Bémol, cependant. Edouard Mwangachuchu est aussi le président national de la Mutualité Isoko, une organisation regroupant les tutsi du Kivu se disant hostiles au militarisme débridé du régime rwandais du président Paul Kagame. La présentation de l’association en septembre 2022 au Fleuve Congo Hôtel de Kinshasa avec la participation de la fine fleur de l’intelligentsia congolaise était apparu à d’aucuns comme l’aboutissement d’un long cheminement, amorcé au lendemain de la conversion du CNDP en parti politique, et qui a accentué les divergences entre l’homme d’affaires et ses anciens mentors du Congo desk du ministère de la Défense rwandais à Kigali.
Antimilitariste
Aux négociations de Kampala entre la RDC et les rebelles du M23 conduits par Roger Lumbala, Edouard Mwangachuchu fait partie de la délégation gouvernementale et offre même ses bons offices pour faciliter le dialogue entre les parties en présence. C’est à ce titre qu’il déclare à la presse, le 16 juillet 2012, que «le gouvernement congolais travaille très dur pour mettre fin à cette guerre, par la négociation, et je pense que si le Rwanda coopère avec le gouvernement, cette guerre prendra fin».
Selon certains observateurs, l’attaque suivie de l’occupation de Rubaya par le M23 aurait donc eu pour but principal la décapitation de l’Asbl Isoko d’Edouard Mwangachuchu, une forme de sanction contre ce qui aurait pu apparaître comme une trahison aux yeux de ses (anciens?) alliés.

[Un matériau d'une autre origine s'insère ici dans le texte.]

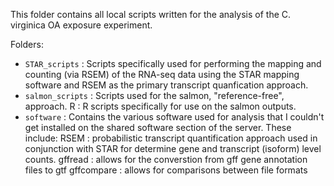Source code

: This folder contains all local scripts written for the analysis of the C. virginica OA exposure experiment. 

Folders:
* `STAR_scripts` : Scripts specifically used for performing the mapping and counting (via RSEM) of the RNA-seq data using the STAR mapping software and RSEM as the primary transcript quanfication approach.
* `salmon_scripts` : Scripts used for the salmon, "reference-free", approach.
	R : R scripts specifically for use on the salmon outputs.
* `software` : Contains the various software used for analysis that I couldn't get installed on the shared software section of the server. These include:
	RSEM :  probabilistic transcript quantification approach used in conjunction with STAR for determine gene and transcript (isoform) level counts.
	gffread : allows for the converstion from gff gene annotation files to gtf
	gffcompare : allows for comparisons between file formats
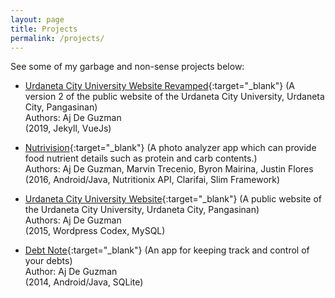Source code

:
 ```yaml
---
layout: page
title: Projects
permalink: /projects/
---
```


See some of my garbage and non-sense projects below:

- [Urdaneta City University Website Revamped](https://ajdeguzman.github.com/ucu){:target="_blank"} (A version 2 of the public website of the Urdaneta City University, Urdaneta City, Pangasinan)
<br> Authors: Aj De Guzman
<br> (2019, Jekyll, VueJs)

- [Nutrivision](https://play.google.com/store/apps/details?id=edu.ucuccs.nutrivision){:target="_blank"} (A photo analyzer app which can provide food nutrient details such as protein and carb contents.)
<br> Authors: Aj De Guzman, Marvin Trecenio, Byron Mairina, Justin Flores
<br> (2016, Android/Java, Nutritionix API, Clarifai, Slim Framework)

- [Urdaneta City University Website](https://ucu.edu.ph){:target="_blank"} (A public website of the Urdaneta City University, Urdaneta City, Pangasinan)
<br> Authors: Aj De Guzman
<br> (2015, Wordpress Codex, MySQL)

- [Debt Note](https://play.google.com/store/apps/details?id=com.ajdeguzman.debtnote){:target="_blank"} (An app for keeping track and control of your debts)
<br> Author: Aj De Guzman
<br> (2014, Android/Java, SQLite)



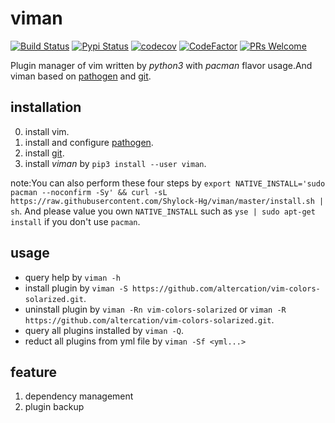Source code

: # viman

[![Build Status](https://travis-ci.org/Shylock-Hg/viman.svg?branch=master)](https://travis-ci.org/Shylock-Hg/viman)
[![Pypi Status](https://img.shields.io/badge/pypi-v0.0.9-brightgreen.svg)](https://pypi.org/project/viman/)
[![codecov](https://codecov.io/gh/Shylock-Hg/viman/branch/master/graph/badge.svg)](https://codecov.io/gh/Shylock-Hg/viman)
[![CodeFactor](https://www.codefactor.io/repository/github/shylock-hg/viman/badge)](https://www.codefactor.io/repository/github/shylock-hg/viman)
[![PRs Welcome](https://img.shields.io/badge/PRs-welcome-brightgreen.svg?style=flat-square)](http://makeapullrequest.com)

Plugin manager of vim written by *python3* with *pacman* flavor usage.And viman based on [pathogen](https://github.com/tpope/vim-pathogen) and [git](https://github.com/git/git).

## installation

0. install vim.
1. install and configure [pathogen](https://github.com/tpope/vim-pathogen).
2. install [git](https://github.com/git/git).
3. install *viman* by `pip3 install --user viman`.

note:You can also perform these four steps by `export NATIVE_INSTALL='sudo pacman --noconfirm -Sy' && curl -sL https://raw.githubusercontent.com/Shylock-Hg/viman/master/install.sh | sh`. And please value you own `NATIVE_INSTALL` such as `yse | sudo apt-get install` if you don't use `pacman`.

## usage

- query help by `viman -h`
- install plugin by `viman -S https://github.com/altercation/vim-colors-solarized.git`.
- uninstall plugin by `viman -Rn vim-colors-solarized` or `viman -R https://github.com/altercation/vim-colors-solarized.git`.
- query all plugins installed by `viman -Q`.
- reduct all plugins from yml file by `viman -Sf <yml...>`

## feature

1. dependency management
2. plugin backup

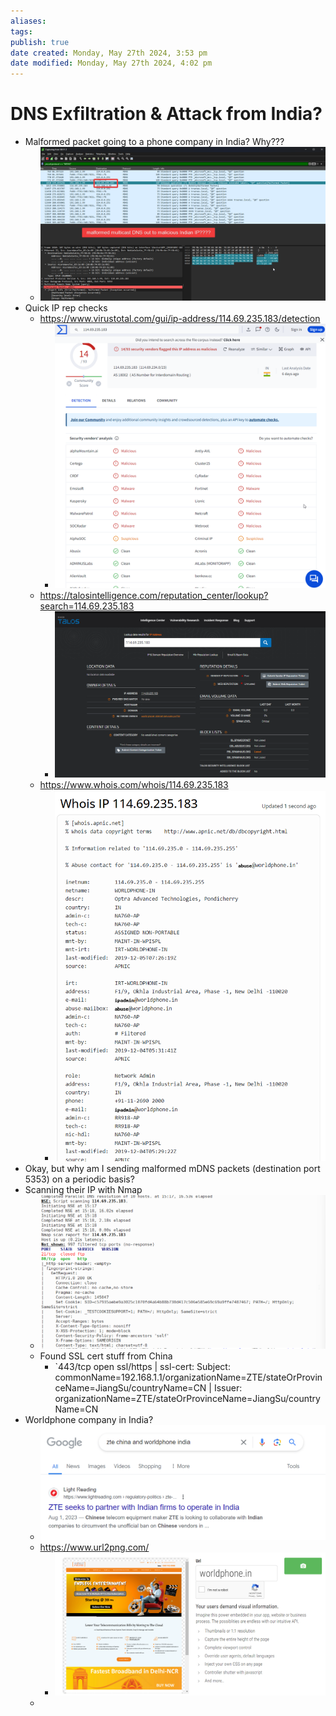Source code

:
 ```yaml
---
aliases: 
tags: 
publish: true
date created: Monday, May 27th 2024, 3:53 pm
date modified: Monday, May 27th 2024, 4:02 pm
---
```


# DNS Exfiltration & Attack from India?
- Malformed packet going to a phone company in India?  Why???
	- ![](_attachments/Home%20Network%20Wars/IMG-20240527160242375.png)
- Quick IP rep checks
	- https://www.virustotal.com/gui/ip-address/114.69.235.183/detection
		- ![](_attachments/Home%20Network%20Wars/IMG-20240527160242401.png)
	- https://talosintelligence.com/reputation_center/lookup?search=114.69.235.183
		- ![](_attachments/Home%20Network%20Wars/IMG-20240527160242435.png)
	- https://www.whois.com/whois/114.69.235.183
		- ![](_attachments/Home%20Network%20Wars/IMG-20240527160242463.png)
- Okay, but why am I sending malformed mDNS packets (destination port 5353) on a periodic basis?
- Scanning their IP with Nmap
	- ![](_attachments/Home%20Network%20Wars/IMG-20240527160242518.png)
	- Found SSL cert stuff from China
		- `443/tcp open   ssl/https | ssl-cert: Subject: commonName=192.168.1.1/organizationName=ZTE/stateOrProvinceName=JiangSu/countryName=CN | Issuer: organizationName=ZTE/stateOrProvinceName=JiangSu/countryName=CN
- Worldphone company in India?
	- ![](_attachments/Home%20Network%20Wars/IMG-20240527160242547.png)
	- https://www.url2png.com/
		- ![](_attachments/Home%20Network%20Wars/IMG-20240527160321734.png)
	- 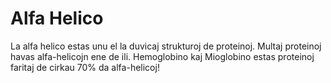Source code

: # Alfa Helico

La alfa helico estas unu el la duvicaj strukturoj de proteinoj. Multaj proteinoj
havas alfa-helicojn ene de ili. Hemoglobino kaj Mioglobino estas proteinoj
faritaj de cirkau 70% da alfa-helicoj!
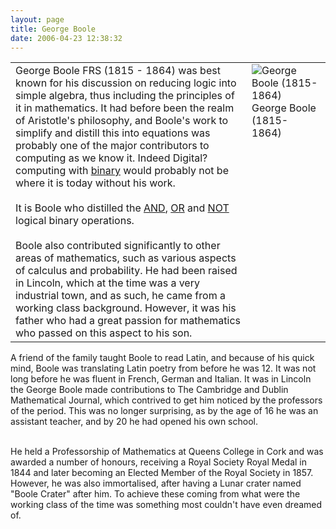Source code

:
 ```yaml
---
layout: page
title: George Boole
date: 2006-04-23 12:38:32
---
```

<table border="0" cellpadding="0" cellspacing="0" class="wikiplugin-split"><tr><td valign="top">
George Boole FRS (1815 - 1864) was best known for his discussion on reducing logic into simple algebra, thus including the principles of it in mathematics. It had before been the realm of Aristotle's philosophy, and Boole's work to simplify and distill this into equations was probably one of the major contributors to computing as we know it. Indeed Digital<a class="wiki wikinew for-review" title="Create page: Digital">?</a> computing with <a class="wiki" href="/wiki/binary.html" title="The storage method for digital information">binary</a> would probably not be where it is today without his work.<br/>
<br/>
It is Boole who distilled the <a class="wiki" href="/wiki/and.html" title="AND">AND</a>, <a class="wiki" href="/wiki/or.html" title="OR">OR</a> and <a class="wiki" href="/wiki/not.html" title="NOT">NOT</a> logical binary operations.<br/>
<br/>
Boole also contributed significantly to other areas of mathematics, such as various aspects of calculus and probability. He had been raised in Lincoln, which at the time was a very industrial town, and as such, he came from a working class background. However, it was his father who had a great passion for mathematics who passed on this aspect to his son.<br/>
</td><td valign="top">
<div style=" width:110px;"><img alt="George Boole (1815- 1864)" class="img-responsive" src="tiki-download_wiki_attachment.php?attId=11" title="George Boole (1815- 1864)"/> <div class="mini" style="width:108px;"> <div class="thumbcaption">George Boole (1815- 1864)		</div> </div> </div> <br/>
</td></tr></table>A friend of the family taught Boole to read Latin, and because of his quick mind, Boole was translating Latin poetry from before he was 12. It was not long before he was fluent in French, German and Italian. It was in Lincoln the George Boole made contributions to The Cambridge and Dublin Mathematical Journal, which contrived to get him noticed by the professors of the period. This was no longer surprising, as by the age of 16 he was an assistant teacher, and by 20 he had opened his own school.
<p>
<br/>He held a Professorship of Mathematics at Queens College in Cork and was awarded a number of honours, receiving a Royal Society Royal Medal in 1844 and later becoming an Elected Member of the Royal Society in 1857. However, he was also immortalised, after having a Lunar crater named "Boole Crater" after him. To achieve these coming from what were the working class of the time was something most couldn't have even dreamed of.
</p>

On note à cet effet que la découverte d’armes et de munitions de guerre dans les concessions appartenant à l’élu de Masisi est intervenue à la faveur de l’occupation de Rubaya, dimanche 5 mars 2023 après deux jours d’intenses combats mettant aux prises les FARDC et la coalition RDF-M23. Elle a été suivie du pillage des installations de la SMB par cette dernière qui a quitté l’agglomération par la suite, permettant la découverte desdites caches d’armes dont les images sont devenues virales sur la toile. De ce point de vue, tout se passe comme si Mwangachuchu avait été lâché par Kigali et le M23 qui l’auraient ainsi quasiment livré aux autorités congolaises.
Lâché par Kigali ?
Une autre version, également plausible, présente l’affaire Mwangachuchu comme révélatrice de l’animosité opposant le baron du coltan à des notables locaux, particulièrement à son adversaire bien connu, Justin Ndayishimiye, un autre député national de Masisi que l’on dit proche des creuseurs artisanaux de Rubaya et de leur coopérative. On peut rappeler à cet égard, une prise de bec entre les deux élus, le 19 mai 2022 à l’Assemblée nationale au cours de laquelle le député Ndayishimiye (un hutu de Masisi) a carrément accusé son collègue d’entretenir des groupes armés et de favoriser le trafic des minerais de sang, tandis que son collègue Mwangachuchu lui reprochait d’entretenir les exploitants artisanaux dont les minerais vendus clandestinement «ne rapportent rien à l’Etat congolais». L’hypothèse d’un règlement de comptes sur fond de rivalités ethniques tutsi-hutu congolais n’est pas à exclure à première vue.
Dans l’affaire Mwangachuchu, les magistrats de la haute cour militaire auront du pain sur la planche.